New machine learning models to boost diagnosis of women’s heart disease
As cardiovascular diseases in women remain underdiagnosed compared to men, new machine learning models that use sex-specific criteria may help overcome this as well as boost treatment outcomes, according to a study.
Although anatomical differences exist between male and female hearts as women have smaller hearts with thinner walls, yet, the diagnostic criteria for certain heart diseases have been the same for both.
“This means that women’s hearts must increase disproportionately more than men’s before the same risk criteria are met,” argued the researchers in the paper published in the journal Frontiers in Physiology. They said this sex-neutral approach leads to severe underdiagnosis of women, especially during “first-degree atrioventricular block (AV) block, a disorder affecting the heartbeat, and dilated cardiomyopathy, a heart muscle disease, twice and 1.4 times more than men, respectively.”
“We found that that sex-neutral criteria fail to diagnose women adequately. If sex-specific criteria were used, this underdiagnosis would be less severe,” said Skyler St Pierre, a researcher at Stanford University’s Living Matter Lab, US.
“We also found the best exam to improve detection of cardiovascular disease in both men and women is the electrocardiogram (EKG),” he added.
To build more accurate heart risk models based on sex-specific criteria, the team added four metrics not considered in the popular Framingham Risk Score – cardiac magnetic resonance imaging, pulse wave analysis, EKGs, and carotid ultrasounds.

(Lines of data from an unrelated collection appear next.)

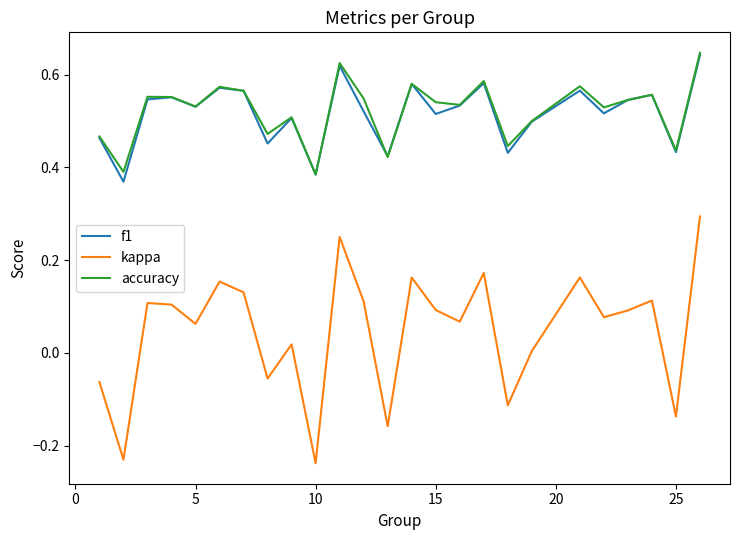

True or false: kappa and accuracy intersect in this chart.

False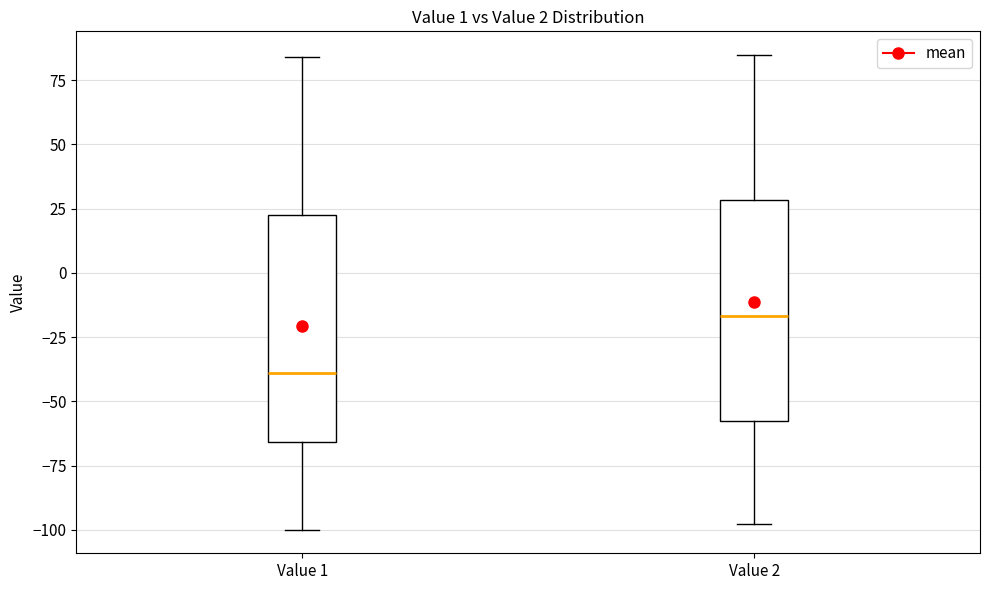

Which box's median line is the highest?

Value 2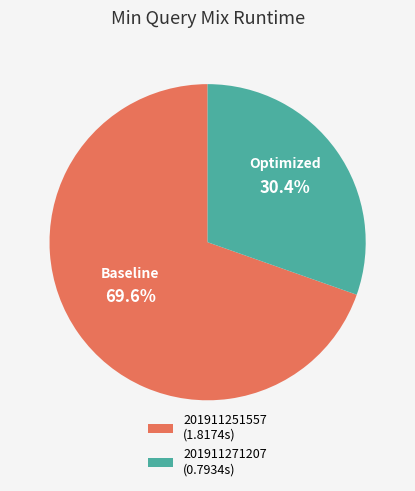

Is it true that 201911271207 is 30% of the pie?

True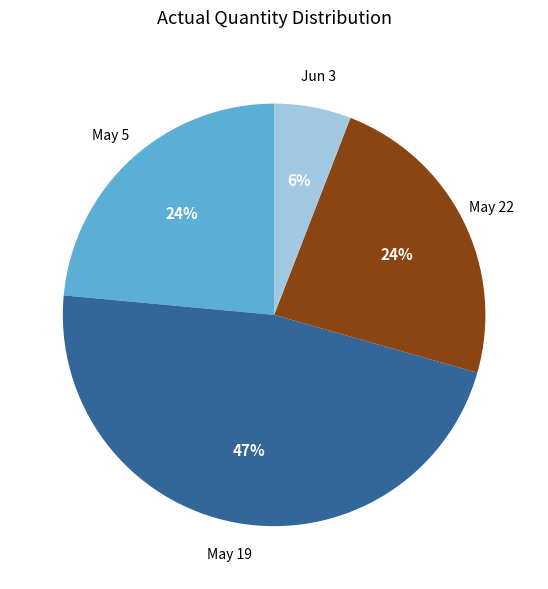

How many slices are in this pie chart?

4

The Framingham Risk Score is a popular system to diagnose heart risks based on age, sex, cholesterol levels, and blood pressure. The diagnostic system can estimate how likely a person is to develop a heart disease within the next 10 years. The team used data from more than 20,000 individuals in the UK Biobank who had undergone these tests. Using machine learning, the researchers determined that of the tested metrics, EKGs were most effective at improving the detection of cardiovascular disease in both men and women. This, however, does not mean that traditional risk factors are not important tools for risk assessment, the researchers said.
“We propose that clinicians first screen people using a simple survey with traditional risk factors, and then do a second stage screening using EKGs for higher risk patients,” they added.